Your suggestion about a warning for Windows downloads seems appropriate. I'm not sure how much more than that needs to be done, though.

They way I understand Geremy's suggestion is to just include a wrapper for OpenSSL, so that's fine. The PEP should include a mention of the above to argue against putting e.g. pycrypto into the stdlib (not because it's poor software, much to the contrary, only because it causes lots of problems for our users and the developers).

I'll add mention of the concern over export laws, but it's probably not feasible to get similar security properties out of any reimplementation that could be crafted in a reasonable time anyway.

As a note, I intend to have prototype code ready at approximately the same time as the PEP, so, time permitting, you should be able to play with this before too long.

Geremy Condra

merwok commented 14 years ago

Geremy, could you kindly give a status update? Thanks

e3cd80c0-0d1c-412a-b4b4-5e542ba3ba75 commented 14 years ago

On Thu, Aug 26, 2010 at 3:49 PM, Éric Araujo \report@bugs.python.org\ wrote:

Éric Araujo \merwok@netwok.org\ added the comment:

Geremy, could you kindly give a status update? Thanks

The block and stream cipher parts of the library (RC4, AES, and DES) are functionally complete. I'm putting the finishing touches on envelope encryption this week, but would greatly appreciate assistance in demonstrating the library's capabilities- one person is helping with AES encryption in ziplib, but other examples would be very helpful.

Geremy Condra

merwok commented 14 years ago

Thanks for the reply, the situation looks good!

I’m an interested outsider with practically no knowledge of encryption except from a high-level GPG user viewpoint, so I can’t help with tests, but I could give a hand to documentation.

b993299a-f990-4540-b708-2c574aa9e4db commented 14 years ago

May I recommend using libtomcrypt instead of openssl because of the advertising problem outlined here?

http://bugs.python.org/issue9119

In my opinion, libtomcrypt is easier to use and cleaner. It compiles on Windows without requiring Perl, and is free of the advertising clause in OpenSSL since it is public domain.

http://libtom.org/?page=features&newsitems=5&whatfile=crypt

pitrou commented 14 years ago

May I recommend using libtomcrypt instead of openssl because of the advertising problem outlined here?

Changing libraries because of an "advertising problem" doesn't sound reasonable. The latter is much more easily solved than the former.

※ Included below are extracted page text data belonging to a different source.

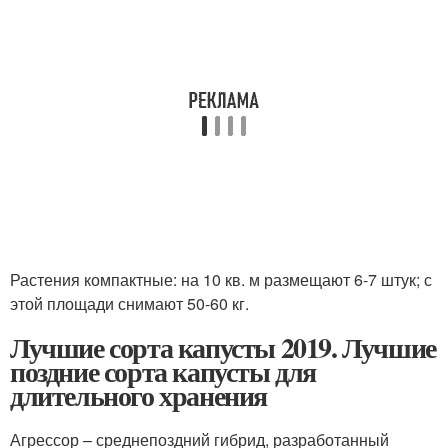
Растения компактные: на 10 кв. м размещают 6-7 штук; с
этой площади снимают 50-60 кг.
Лучшие сорта капусты 2019. Лучшие
поздние сорта капусты для
длительного хранения
Агрессор – среднепоздний гибрид, разработанный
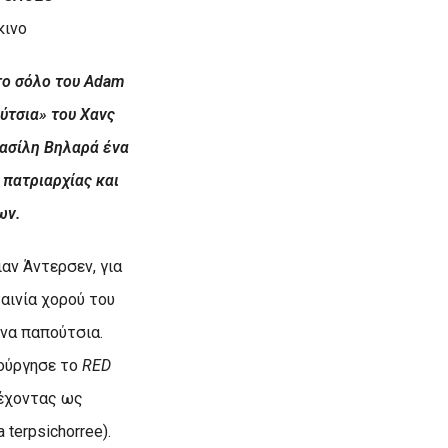
κινο
το σόλο του
Adam
ύτσια» του Χανς
Βασίλη Βηλαρά ένα
 πατριαρχίας και
ων.
αν Άντερσεν, για
αινία χορού του
ινα παπούτσια.
ιούργησε το
RED
 έχοντας ως
terpsichorree).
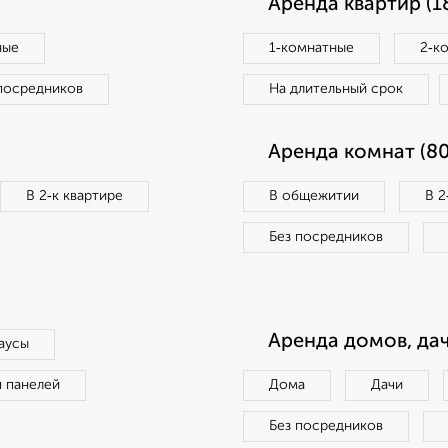
Аренда квартир (1
ные
1‑комнатные
2‑к
посредников
На длительный срок
Аренда комнат (80
В 2‑к квартире
В общежитии
В 2
Без посредников
Аренда домов, дач
аусы
п панелей
Дома
Дачи
Без посредников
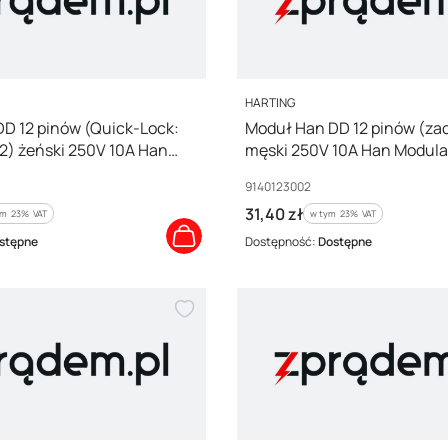
PRODUCENT
HARTING
D 12 pinów (Quick-Lock:
Moduł Han DD 12 pinów (za
2) żeński 250V 10A Han
męski 250V 10A Han Modula
140122732
09140123002 /2szt./
Kod producenta
9140123002
Cena brutto
31,40 zł
m %s VAT
w tym %s VAT
ym
23%
VAT
w tym
23%
VAT
stępne
Dostępność:
Dostępne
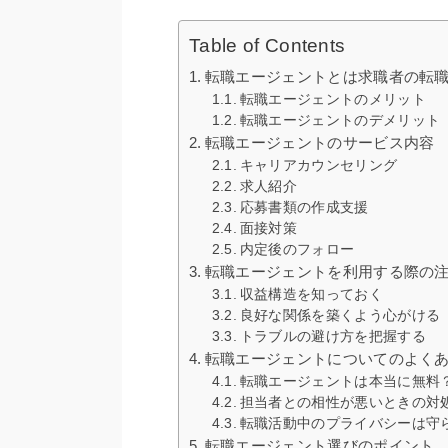
Table of Contents
転職エージェントとは求職者の転
転職エージェントのメリット
転職エージェントのデメリット
転職エージェントのサービス内容
キャリアカウンセリング
求人紹介
応募書類の作成支援
面接対策
内定後のフォロー
転職エージェントを利用する際の
収益構造を知っておく
良好な関係を築くよう心がける
トラブルの避け方を把握する
転職エージェントについてのよく
転職エージェントは本当に無料
担当者との相性が悪いときの対
転職活動中のプライバシーは守
転職エージェント選びのポイント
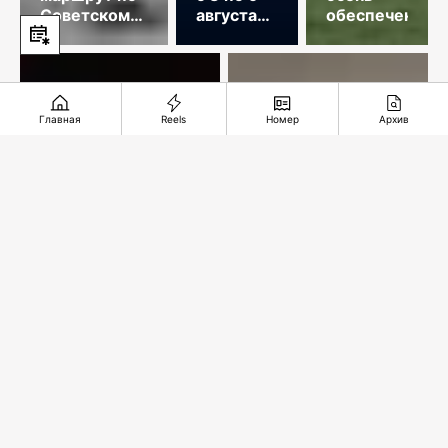
Советскому
августа
обеспечена
Союзу
2026
года
Главная
Reels
Номер
Архив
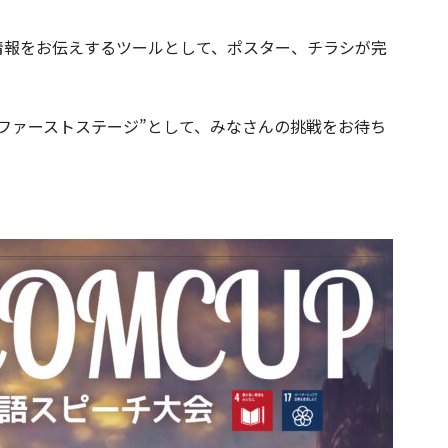
情報をお伝えするツールとして、ポスター、チラシが完
ファーストステージ”として、みなさんの挑戦をお待ち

Besides, libtomcrypt doesn't seem to provide SSL or TLS support (at least the Web page you linked to doesn't say so), so OpenSSL would still be needed for the ssl module.

8726d1eb-a365-45b6-b81d-c75988975e5a commented 14 years ago

How about nss? As a bonus, this would also avoid making more work for Fedora (\http://fedoraproject.org/wiki/FedoraCryptoConsolidation\).

pitrou commented 14 years ago

How about nss? As a bonus, this would also avoid making more work for Fedora (\http://fedoraproject.org/wiki/FedoraCryptoConsolidation\).

Well, similar question: what will it bring and who will do the work? :) (Fedora perhaps?)

davidmalcolm commented 14 years ago

On Fri, 2010-09-17 at 23:11 +0000, Antoine Pitrou wrote:

Antoine Pitrou \pitrou@free.fr\ added the comment:

> How about nss? As a bonus, this would also avoid making more work for > Fedora (\http://fedoraproject.org/wiki/FedoraCryptoConsolidation\).

Well, similar question: what will it bring and who will do the work? :) (Fedora perhaps?)

Possibly me - if you'll take my patches :)

8726d1eb-a365-45b6-b81d-c75988975e5a commented 14 years ago

What it will bring: APIs which aren't absolutely insane; full SSL support; RSA, DSA, ECDSA, Diffie-Hellman, EC Diffie-Hellman, AES, Triple DES, DES, RC2, RC4, SHA-1, SHA-256, SHA-384, SHA-512, MD2, MD5, HMAC: Common cryptographic algorithms used in public-key and symmetric-key cryptography; simplified FIPS 140 validation; better licensing (MPL).

I'm interested in stuff based on nss, but I definitely won't promise to do the work. Fortunately dmalcolm seems to be on top of that. :)

davidmalcolm commented 14 years ago

I should note that I can't touch anything to do with Elliptic Curve crypto. I don't know if I can comment on the reasons for that.